The remains at Chirochitia, Cyprus, prove that a structure reminding a proper dome had been invented at least seven thousand years ago: successive courses of stonework were overhaging over the lower ones till they met at the top. The walls had to be extremely thick to prevent the whole from collapse. Long before the Romans local tribes in Southern Italy learned to build small masonry domes of brick or cut stone. Thousands years ago the inhabitants of Northern Africa, being short of timber, had mastered first a barrel vault and later a dome of hand-made bricks to be built without wooden centering. The Aleut discovered that a nearly perfect domed house, an igloo, could be built of blocks cut from snow, and they even mastered adding a small barrel vault as an entrance to crawl through. In the beginning of the 20 century one could still find and make a picture of an impressive chief’s house at Samoa with a huge dome the frame of which was made of woven bamboo thatched with sugar cane, or a thatched dome of a Zulu tribesman.

Then in 1922 Dr. Walter Bauersfeld in Yena had invented a subdivided isacohedral hemisphere. Its structural framework of light steel bars was covered with a very thin layer of concrete making the first geodesic dome light and strong like an egg-shell. And then came Buckminster Fuller, who patented the same principle and was propagating geodesic domes so many years, so that young radicals of the 60s could have picked it up building the Drop City and “zomes” of plywood and cardboard.

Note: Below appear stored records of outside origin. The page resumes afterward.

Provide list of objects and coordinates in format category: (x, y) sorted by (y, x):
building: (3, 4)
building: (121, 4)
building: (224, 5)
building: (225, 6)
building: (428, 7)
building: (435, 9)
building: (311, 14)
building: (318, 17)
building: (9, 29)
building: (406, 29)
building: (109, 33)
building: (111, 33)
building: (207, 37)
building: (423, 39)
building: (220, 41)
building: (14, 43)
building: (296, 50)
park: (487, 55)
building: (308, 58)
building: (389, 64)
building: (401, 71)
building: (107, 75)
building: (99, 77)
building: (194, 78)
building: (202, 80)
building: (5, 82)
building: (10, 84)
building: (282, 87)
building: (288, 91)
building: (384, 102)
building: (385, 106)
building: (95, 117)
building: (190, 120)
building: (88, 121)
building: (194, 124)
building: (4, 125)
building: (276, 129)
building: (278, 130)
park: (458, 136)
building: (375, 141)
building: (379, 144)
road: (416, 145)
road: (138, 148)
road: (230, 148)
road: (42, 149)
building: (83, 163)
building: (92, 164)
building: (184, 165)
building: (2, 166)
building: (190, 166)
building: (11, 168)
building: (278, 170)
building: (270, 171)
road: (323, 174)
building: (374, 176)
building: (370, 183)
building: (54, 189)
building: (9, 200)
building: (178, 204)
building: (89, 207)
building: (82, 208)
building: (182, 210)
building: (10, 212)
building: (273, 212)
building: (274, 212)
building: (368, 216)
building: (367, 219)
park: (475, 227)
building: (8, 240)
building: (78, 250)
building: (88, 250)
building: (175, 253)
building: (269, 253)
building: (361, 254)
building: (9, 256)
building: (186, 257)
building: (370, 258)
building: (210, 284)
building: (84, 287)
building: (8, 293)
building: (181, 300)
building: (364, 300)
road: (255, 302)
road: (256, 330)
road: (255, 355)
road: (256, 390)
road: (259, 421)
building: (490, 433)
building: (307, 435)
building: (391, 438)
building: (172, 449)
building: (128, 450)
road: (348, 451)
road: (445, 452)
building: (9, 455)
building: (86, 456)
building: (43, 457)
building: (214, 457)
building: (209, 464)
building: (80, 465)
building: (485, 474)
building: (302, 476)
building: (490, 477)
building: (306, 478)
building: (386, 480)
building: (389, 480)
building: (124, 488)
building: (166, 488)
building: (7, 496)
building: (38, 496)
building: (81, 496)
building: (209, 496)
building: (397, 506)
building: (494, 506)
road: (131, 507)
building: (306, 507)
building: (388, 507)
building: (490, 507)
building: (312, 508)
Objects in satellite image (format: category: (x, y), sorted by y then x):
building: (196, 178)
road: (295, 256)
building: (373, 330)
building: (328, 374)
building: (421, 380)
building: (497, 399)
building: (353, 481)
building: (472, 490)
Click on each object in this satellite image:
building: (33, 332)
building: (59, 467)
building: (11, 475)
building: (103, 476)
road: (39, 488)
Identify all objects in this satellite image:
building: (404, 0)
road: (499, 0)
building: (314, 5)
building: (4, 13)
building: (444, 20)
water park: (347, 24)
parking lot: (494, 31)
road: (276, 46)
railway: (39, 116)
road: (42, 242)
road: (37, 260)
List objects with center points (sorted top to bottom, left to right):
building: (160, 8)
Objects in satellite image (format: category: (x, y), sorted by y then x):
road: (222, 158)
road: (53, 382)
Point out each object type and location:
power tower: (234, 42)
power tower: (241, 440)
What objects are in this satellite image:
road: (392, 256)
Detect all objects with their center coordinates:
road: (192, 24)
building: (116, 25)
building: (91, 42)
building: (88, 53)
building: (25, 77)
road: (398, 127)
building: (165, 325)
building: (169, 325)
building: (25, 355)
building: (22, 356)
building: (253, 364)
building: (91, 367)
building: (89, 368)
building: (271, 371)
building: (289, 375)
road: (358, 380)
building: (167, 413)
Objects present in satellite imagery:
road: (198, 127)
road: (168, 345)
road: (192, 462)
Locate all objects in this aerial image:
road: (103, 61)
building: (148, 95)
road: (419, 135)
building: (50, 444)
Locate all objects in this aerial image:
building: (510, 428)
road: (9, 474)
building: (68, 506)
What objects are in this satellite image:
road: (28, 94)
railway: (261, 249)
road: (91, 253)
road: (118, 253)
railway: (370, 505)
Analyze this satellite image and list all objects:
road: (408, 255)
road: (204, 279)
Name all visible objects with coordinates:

The story came to its end which proved to be similar with the very first step of a shelter in Chirochitia.

For a long period of time only some SF writers, like Ray Bradburry, were talking about volnurability of the house, about its growing dependence on huge and anonymous technical networks. For centuries but few people tended to build a house with their own hands to pass one’s own strength and energy to walls, and floors, and ceilings, to doors and windows. Not so many manage nowadays to transform a shelter into a house. And one is to have a glimpse at miles of the ‘Shoe-boxes’ decaying in California after the residents left moving elsewhere to start everything anew after discovering (they had just completed their 20 years payments to the bank) that a fragile structure would not endure more. Then one discovers how fast a Home could be degraded to a shelter for homeless and for animals, and later for animals only.

Anything could be a provisional shelter, and yet so often a solid house betrays its inhabitants loosing its protective power as it happened in Saint Louis, USA, when a whole public housing block called Pruit Igoe previously awarded and hailed was disposed off with dinamite as it had turned the worst slum imaginable. One had to see thousands of town dwellers suddenly turned homeless in former Yugoslavia, and in Chechenia, or to know about a million of Burundians who had to flea their village huts, in order to understand that the story of shelters, sadly enough, would never end.